* begin Exercise materials *

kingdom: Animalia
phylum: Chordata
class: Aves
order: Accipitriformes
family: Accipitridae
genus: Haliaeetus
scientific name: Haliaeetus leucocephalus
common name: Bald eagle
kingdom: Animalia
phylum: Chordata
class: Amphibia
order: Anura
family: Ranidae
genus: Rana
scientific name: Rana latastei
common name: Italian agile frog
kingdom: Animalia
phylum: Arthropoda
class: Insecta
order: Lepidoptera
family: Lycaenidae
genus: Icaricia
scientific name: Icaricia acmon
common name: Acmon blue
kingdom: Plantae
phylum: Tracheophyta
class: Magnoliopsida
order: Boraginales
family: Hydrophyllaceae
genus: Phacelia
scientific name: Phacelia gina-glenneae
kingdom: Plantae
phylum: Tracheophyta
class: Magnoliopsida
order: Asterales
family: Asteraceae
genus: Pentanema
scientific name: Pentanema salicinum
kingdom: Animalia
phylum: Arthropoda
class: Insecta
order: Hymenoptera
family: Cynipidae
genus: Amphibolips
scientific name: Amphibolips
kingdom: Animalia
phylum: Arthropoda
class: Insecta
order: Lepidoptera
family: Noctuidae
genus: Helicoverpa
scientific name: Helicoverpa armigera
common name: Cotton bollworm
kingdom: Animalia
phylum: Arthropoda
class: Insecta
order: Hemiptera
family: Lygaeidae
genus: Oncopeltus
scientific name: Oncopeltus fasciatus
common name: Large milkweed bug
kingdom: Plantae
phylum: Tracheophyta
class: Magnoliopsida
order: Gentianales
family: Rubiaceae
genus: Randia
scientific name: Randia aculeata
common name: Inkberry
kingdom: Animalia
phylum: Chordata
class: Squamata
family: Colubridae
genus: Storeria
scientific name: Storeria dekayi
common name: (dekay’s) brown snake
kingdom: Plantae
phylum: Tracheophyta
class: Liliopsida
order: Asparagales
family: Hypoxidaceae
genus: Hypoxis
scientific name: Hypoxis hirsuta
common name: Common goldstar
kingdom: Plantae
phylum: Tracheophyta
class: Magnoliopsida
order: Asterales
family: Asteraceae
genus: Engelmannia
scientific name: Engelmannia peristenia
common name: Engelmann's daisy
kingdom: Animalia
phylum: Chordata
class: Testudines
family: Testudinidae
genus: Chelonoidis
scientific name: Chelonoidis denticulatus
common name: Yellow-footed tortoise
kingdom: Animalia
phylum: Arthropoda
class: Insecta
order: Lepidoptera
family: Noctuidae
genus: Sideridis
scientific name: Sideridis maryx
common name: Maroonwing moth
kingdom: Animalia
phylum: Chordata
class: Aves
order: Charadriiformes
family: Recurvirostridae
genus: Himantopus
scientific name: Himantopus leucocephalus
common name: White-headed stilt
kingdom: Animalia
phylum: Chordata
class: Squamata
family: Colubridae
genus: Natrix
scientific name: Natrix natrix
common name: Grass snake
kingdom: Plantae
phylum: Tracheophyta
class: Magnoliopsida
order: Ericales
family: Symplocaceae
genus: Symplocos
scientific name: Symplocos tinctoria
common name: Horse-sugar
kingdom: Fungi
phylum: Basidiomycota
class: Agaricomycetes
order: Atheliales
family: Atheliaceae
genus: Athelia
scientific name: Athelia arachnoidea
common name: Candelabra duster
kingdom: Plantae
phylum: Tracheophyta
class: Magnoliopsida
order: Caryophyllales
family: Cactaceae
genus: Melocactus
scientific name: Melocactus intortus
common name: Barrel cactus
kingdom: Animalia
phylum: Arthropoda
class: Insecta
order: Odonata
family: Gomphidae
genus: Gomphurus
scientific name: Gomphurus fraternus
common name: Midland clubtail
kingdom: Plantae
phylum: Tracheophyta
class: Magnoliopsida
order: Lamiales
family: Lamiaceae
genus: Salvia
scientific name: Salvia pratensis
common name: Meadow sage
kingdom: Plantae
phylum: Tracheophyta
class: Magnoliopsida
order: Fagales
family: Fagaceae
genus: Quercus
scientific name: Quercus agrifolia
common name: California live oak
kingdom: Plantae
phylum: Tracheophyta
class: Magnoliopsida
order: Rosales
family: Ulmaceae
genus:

* end Exercise materials *

» **Exercise description**: Swap "common name" for "vernacular name" in every one of the items above, then reproduce all their lines with nothing else altered.

» **Solution for this task**:
kingdom: Animalia
phylum: Chordata
class: Aves
order: Accipitriformes
family: Accipitridae
genus: Haliaeetus
scientific name: Haliaeetus leucocephalus
vernacular name: Bald eagle
kingdom: Animalia
phylum: Chordata
class: Amphibia
order: Anura
family: Ranidae
genus: Rana
scientific name: Rana latastei
vernacular name: Italian agile frog
kingdom: Animalia
phylum: Arthropoda
class: Insecta
order: Lepidoptera
family: Lycaenidae
genus: Icaricia
scientific name: Icaricia acmon
vernacular name: Acmon blue
kingdom: Plantae
phylum: Tracheophyta
class: Magnoliopsida
order: Boraginales
family: Hydrophyllaceae
genus: Phacelia
scientific name: Phacelia gina-glenneae
kingdom: Plantae
phylum: Tracheophyta
class: Magnoliopsida
order: Asterales
family: Asteraceae
genus: Pentanema
scientific name: Pentanema salicinum
kingdom: Animalia
phylum: Arthropoda
class: Insecta
order: Hymenoptera
family: Cynipidae
genus: Amphibolips
scientific name: Amphibolips
kingdom: Animalia
phylum: Arthropoda
class: Insecta
order: Lepidoptera
family: Noctuidae
genus: Helicoverpa
scientific name: Helicoverpa armigera
vernacular name: Cotton bollworm
kingdom: Animalia
phylum: Arthropoda
class: Insecta
order: Hemiptera
family: Lygaeidae
genus: Oncopeltus
scientific name: Oncopeltus fasciatus
vernacular name: Large milkweed bug
kingdom: Plantae
phylum: Tracheophyta
class: Magnoliopsida
order: Gentianales
family: Rubiaceae
genus: Randia
scientific name: Randia aculeata
vernacular name: Inkberry
kingdom: Animalia
phylum: Chordata
class: Squamata
family: Colubridae
genus: Storeria
scientific name: Storeria dekayi
vernacular name: (dekay’s) brown snake
kingdom: Plantae
phylum: Tracheophyta
class: Liliopsida
order: Asparagales
family: Hypoxidaceae
genus: Hypoxis
scientific name: Hypoxis hirsuta
vernacular name: Common goldstar
kingdom: Plantae
phylum: Tracheophyta
class: Magnoliopsida
order: Asterales
family: Asteraceae
genus: Engelmannia
scientific name: Engelmannia peristenia
vernacular name: Engelmann's daisy
kingdom: Animalia
phylum: Chordata
class: Testudines
family: Testudinidae
genus: Chelonoidis
scientific name: Chelonoidis denticulatus
vernacular name: Yellow-footed tortoise
kingdom: Animalia
phylum: Arthropoda
class: Insecta
order: Lepidoptera
family: Noctuidae
genus: Sideridis
scientific name: Sideridis maryx
vernacular name: Maroonwing moth
kingdom: Animalia
phylum: Chordata
class: Aves
order: Charadriiformes
family: Recurvirostridae
genus: Himantopus
scientific name: Himantopus leucocephalus
vernacular name: White-headed stilt
kingdom: Animalia
phylum: Chordata
class: Squamata
family: Colubridae
genus: Natrix
scientific name: Natrix natrix
vernacular name: Grass snake
kingdom: Plantae
phylum: Tracheophyta
class: Magnoliopsida
order: Ericales
family: Symplocaceae
genus: Symplocos
scientific name: Symplocos tinctoria
vernacular name: Horse-sugar
kingdom: Fungi
phylum: Basidiomycota
class: Agaricomycetes
order: Atheliales
family: Atheliaceae
genus: Athelia
scientific name: Athelia arachnoidea
vernacular name: Candelabra duster
kingdom: Plantae
phylum: Tracheophyta
class: Magnoliopsida
order: Caryophyllales
family: Cactaceae
genus: Melocactus
scientific name: Melocactus intortus
vernacular name: Barrel cactus
kingdom: Animalia
phylum: Arthropoda
class: Insecta
order: Odonata
family: Gomphidae
genus: Gomphurus
scientific name: Gomphurus fraternus
vernacular name: Midland clubtail
kingdom: Plantae
phylum: Tracheophyta
class: Magnoliopsida
order: Lamiales
family: Lamiaceae
genus: Salvia
scientific name: Salvia pratensis
vernacular name: Meadow sage
kingdom: Plantae
phylum: Tracheophyta
class: Magnoliopsida
order: Fagales
family: Fagaceae
genus: Quercus
scientific name: Quercus agrifolia
vernacular name: California live oak
kingdom: Plantae
phylum: Tracheophyta
class: Magnoliopsida
order: Rosales
family: Ulmaceae
genus:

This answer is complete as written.